▶ Work instructions
Please pick out and copy every line in the data below that contains the string "skPoint", treating uppercase and lowercase as different.

▶ Material for this exercise
________________________________________

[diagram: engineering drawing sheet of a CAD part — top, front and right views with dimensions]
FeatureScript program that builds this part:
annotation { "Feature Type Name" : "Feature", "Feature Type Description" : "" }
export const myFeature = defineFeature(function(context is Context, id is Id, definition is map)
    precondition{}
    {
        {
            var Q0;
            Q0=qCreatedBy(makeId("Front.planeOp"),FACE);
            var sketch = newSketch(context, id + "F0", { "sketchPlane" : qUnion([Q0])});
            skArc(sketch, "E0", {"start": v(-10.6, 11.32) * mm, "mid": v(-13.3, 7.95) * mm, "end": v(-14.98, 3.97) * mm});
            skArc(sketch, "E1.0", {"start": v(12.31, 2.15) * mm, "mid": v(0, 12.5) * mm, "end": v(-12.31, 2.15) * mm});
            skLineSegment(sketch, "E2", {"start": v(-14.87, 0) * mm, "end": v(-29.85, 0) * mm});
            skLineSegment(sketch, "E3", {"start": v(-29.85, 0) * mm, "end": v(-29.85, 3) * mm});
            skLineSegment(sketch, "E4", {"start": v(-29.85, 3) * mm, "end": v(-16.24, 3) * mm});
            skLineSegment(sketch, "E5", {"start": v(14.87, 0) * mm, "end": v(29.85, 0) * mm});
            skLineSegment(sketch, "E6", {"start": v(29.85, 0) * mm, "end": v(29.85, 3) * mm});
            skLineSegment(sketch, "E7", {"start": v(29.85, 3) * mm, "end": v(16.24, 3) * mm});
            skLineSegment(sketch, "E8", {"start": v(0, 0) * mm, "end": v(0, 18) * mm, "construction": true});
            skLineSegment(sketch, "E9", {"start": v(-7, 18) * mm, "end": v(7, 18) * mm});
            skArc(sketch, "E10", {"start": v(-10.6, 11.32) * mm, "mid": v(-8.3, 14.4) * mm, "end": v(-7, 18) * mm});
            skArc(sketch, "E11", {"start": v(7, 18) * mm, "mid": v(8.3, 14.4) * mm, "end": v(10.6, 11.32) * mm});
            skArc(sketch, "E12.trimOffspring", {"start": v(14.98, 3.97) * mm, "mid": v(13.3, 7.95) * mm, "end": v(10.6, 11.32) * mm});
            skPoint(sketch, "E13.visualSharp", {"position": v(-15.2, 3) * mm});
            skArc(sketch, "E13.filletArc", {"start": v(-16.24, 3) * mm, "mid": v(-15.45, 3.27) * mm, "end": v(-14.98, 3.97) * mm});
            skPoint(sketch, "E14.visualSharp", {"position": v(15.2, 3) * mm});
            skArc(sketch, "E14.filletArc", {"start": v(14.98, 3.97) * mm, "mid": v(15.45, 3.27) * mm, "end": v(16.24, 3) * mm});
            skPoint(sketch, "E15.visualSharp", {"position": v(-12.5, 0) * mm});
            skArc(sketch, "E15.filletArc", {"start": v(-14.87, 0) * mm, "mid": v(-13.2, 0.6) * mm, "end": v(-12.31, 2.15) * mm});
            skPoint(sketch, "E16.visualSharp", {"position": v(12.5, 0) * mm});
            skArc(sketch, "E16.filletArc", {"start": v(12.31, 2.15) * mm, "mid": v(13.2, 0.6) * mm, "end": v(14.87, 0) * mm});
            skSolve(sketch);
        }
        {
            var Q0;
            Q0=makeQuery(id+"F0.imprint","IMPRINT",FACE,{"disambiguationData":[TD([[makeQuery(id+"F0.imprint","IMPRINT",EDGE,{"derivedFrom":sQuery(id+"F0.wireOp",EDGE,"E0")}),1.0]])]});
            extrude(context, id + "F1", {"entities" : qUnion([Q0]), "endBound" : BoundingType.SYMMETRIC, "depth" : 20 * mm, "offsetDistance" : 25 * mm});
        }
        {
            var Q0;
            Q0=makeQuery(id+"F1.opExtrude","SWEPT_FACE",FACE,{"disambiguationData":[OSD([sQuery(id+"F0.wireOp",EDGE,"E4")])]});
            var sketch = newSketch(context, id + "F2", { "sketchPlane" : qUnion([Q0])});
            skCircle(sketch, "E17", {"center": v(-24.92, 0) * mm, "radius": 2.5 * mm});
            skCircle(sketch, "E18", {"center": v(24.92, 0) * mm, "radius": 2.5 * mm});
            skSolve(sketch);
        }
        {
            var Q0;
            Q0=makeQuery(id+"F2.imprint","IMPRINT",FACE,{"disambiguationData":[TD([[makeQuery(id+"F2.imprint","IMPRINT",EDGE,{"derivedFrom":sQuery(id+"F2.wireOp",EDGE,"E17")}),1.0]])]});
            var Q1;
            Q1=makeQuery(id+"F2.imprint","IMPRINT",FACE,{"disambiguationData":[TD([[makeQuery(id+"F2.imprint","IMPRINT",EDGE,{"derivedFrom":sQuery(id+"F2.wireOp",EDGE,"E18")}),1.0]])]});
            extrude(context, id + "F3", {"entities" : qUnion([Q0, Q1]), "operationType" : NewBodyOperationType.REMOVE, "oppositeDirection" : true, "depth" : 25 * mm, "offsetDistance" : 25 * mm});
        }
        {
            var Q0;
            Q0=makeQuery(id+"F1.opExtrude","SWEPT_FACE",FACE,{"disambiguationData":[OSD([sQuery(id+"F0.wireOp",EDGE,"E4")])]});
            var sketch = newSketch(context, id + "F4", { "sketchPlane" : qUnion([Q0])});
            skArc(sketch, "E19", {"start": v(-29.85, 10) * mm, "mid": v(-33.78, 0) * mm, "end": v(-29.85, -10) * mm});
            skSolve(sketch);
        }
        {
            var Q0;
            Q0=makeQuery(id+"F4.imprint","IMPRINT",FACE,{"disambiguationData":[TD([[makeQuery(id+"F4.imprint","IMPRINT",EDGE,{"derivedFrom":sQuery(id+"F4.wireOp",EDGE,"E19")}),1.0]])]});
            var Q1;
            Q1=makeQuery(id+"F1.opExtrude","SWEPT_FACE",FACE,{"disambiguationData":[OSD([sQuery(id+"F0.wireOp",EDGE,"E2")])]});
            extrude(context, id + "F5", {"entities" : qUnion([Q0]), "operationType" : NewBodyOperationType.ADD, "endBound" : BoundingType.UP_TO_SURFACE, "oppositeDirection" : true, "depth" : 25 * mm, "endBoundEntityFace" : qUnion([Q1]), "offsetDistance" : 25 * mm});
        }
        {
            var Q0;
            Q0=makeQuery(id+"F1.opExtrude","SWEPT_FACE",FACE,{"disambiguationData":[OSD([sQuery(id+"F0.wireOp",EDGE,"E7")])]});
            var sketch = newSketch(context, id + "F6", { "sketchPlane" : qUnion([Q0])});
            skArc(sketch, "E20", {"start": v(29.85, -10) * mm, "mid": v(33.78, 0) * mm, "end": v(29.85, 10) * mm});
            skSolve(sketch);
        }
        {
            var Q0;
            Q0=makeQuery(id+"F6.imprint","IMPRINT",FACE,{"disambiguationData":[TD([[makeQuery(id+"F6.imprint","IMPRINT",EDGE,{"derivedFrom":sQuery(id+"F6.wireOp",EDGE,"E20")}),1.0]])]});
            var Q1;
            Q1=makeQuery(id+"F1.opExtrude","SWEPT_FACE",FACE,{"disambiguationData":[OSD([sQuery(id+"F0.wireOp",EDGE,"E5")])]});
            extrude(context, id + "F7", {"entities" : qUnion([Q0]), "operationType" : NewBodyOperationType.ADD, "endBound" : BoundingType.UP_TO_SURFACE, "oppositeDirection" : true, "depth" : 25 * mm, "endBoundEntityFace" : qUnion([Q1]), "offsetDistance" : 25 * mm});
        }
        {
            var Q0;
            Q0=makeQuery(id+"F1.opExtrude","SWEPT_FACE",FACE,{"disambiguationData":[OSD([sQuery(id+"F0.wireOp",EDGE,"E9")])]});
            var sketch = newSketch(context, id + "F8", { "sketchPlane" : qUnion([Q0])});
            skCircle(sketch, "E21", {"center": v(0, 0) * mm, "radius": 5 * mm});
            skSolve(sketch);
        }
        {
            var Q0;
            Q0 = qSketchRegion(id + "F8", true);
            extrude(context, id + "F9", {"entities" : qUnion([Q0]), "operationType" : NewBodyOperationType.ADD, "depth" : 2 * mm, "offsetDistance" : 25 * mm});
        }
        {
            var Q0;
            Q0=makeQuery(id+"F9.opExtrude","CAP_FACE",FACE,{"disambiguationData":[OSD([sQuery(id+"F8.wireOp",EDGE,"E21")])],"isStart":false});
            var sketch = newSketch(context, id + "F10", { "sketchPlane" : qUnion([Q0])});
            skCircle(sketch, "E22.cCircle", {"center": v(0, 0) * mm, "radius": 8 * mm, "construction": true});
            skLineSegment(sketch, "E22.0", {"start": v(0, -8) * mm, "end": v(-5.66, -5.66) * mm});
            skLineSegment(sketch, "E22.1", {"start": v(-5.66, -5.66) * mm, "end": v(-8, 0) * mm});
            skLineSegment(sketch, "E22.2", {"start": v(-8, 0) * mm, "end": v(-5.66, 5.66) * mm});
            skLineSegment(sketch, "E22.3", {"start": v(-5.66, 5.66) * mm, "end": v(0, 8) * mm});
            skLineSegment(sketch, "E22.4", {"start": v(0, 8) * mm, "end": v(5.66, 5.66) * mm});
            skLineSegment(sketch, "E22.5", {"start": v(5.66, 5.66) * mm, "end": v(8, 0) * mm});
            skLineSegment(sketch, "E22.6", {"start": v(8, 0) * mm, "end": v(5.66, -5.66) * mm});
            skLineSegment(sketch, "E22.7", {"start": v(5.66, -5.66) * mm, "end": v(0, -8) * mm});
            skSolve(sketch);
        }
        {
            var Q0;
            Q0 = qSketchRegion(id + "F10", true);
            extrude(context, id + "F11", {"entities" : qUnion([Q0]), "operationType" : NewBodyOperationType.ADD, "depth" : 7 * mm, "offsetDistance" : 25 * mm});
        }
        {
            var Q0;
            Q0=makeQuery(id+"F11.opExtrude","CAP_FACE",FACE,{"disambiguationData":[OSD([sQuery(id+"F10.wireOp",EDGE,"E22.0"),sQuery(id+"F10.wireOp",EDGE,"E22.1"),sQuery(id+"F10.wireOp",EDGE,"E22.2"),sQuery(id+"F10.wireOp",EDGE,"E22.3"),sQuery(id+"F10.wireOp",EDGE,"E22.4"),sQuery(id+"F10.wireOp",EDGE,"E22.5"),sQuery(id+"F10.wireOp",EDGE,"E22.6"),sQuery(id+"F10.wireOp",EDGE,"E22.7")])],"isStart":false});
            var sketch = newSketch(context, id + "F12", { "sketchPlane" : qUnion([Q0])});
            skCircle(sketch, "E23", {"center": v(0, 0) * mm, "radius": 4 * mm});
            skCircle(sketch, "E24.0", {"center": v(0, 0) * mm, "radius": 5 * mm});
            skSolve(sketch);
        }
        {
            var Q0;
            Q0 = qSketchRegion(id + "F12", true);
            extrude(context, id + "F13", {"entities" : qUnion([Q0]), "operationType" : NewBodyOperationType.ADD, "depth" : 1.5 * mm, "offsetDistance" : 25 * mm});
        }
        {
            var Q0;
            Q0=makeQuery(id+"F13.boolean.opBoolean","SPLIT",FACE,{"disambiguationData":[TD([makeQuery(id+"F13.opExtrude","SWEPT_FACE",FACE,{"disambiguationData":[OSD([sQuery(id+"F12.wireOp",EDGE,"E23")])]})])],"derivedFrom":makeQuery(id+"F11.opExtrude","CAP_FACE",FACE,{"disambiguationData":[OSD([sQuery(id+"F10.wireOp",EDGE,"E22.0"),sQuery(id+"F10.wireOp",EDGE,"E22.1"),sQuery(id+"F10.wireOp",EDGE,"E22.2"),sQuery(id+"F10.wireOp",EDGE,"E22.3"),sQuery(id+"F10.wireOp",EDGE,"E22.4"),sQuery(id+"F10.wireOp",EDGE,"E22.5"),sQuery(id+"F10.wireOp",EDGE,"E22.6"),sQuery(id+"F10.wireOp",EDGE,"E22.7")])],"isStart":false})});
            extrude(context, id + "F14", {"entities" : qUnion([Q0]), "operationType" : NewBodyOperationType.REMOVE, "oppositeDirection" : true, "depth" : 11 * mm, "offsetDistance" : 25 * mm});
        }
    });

________________________________________

▶ Answer below
            skPoint(sketch, "E13.visualSharp", {"position": v(-15.2, 3) * mm});
            skPoint(sketch, "E14.visualSharp", {"position": v(15.2, 3) * mm});
            skPoint(sketch, "E15.visualSharp", {"position": v(-12.5, 0) * mm});
            skPoint(sketch, "E16.visualSharp", {"position": v(12.5, 0) * mm});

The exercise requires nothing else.